### WORK TO COMPLETE
Where the listing below has a line with "wrist: (211, 290)", write out exactly that line and every line after it, stopping after the line with "pinky mcp: (116, 276)".

** WORKING DATA follows **

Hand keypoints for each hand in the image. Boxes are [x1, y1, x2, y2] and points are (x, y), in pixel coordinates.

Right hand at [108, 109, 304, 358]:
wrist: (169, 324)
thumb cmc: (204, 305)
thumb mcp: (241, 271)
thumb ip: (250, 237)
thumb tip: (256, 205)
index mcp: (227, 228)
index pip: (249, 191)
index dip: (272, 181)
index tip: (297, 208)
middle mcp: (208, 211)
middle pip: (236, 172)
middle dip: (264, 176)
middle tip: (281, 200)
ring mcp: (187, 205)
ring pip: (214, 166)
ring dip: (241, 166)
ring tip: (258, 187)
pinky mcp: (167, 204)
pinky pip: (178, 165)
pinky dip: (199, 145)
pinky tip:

** End of WORKING DATA **
** WORKING DATA follows **

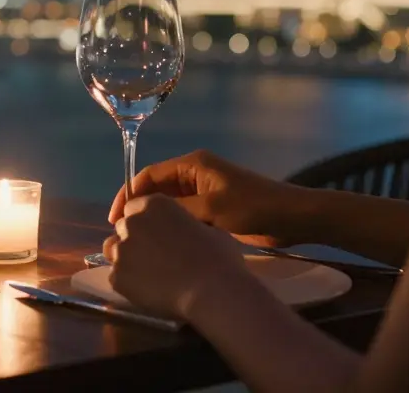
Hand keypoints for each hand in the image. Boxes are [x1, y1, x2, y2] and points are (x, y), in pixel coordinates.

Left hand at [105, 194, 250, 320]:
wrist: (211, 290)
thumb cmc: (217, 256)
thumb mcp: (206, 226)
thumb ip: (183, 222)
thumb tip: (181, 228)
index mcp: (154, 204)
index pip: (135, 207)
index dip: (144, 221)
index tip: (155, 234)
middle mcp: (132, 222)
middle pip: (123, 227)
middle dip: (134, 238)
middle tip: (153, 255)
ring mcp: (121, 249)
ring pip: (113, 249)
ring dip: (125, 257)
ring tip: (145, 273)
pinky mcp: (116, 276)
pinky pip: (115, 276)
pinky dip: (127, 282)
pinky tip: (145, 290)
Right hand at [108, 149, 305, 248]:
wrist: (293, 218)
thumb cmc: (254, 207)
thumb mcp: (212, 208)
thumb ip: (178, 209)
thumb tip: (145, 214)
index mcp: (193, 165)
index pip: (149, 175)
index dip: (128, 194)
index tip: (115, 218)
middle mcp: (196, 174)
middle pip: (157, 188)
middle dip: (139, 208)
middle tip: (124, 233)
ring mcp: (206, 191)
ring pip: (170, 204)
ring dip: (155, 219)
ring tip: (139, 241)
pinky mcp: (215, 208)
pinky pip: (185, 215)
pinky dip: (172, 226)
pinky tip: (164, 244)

** End of WORKING DATA **

### ANSWER TO THIS TASK
wrist: (211, 290)
thumb cmc: (217, 256)
thumb mcp: (206, 226)
thumb ip: (183, 222)
thumb tip: (181, 228)
index mcp: (154, 204)
index pip: (135, 207)
index dip: (144, 221)
index tip: (155, 234)
middle mcp: (132, 222)
middle pip: (123, 227)
middle dip: (134, 238)
middle tip: (153, 255)
ring mcp: (121, 249)
ring pip: (113, 249)
ring dip: (125, 257)
ring tip: (145, 273)
pinky mcp: (116, 276)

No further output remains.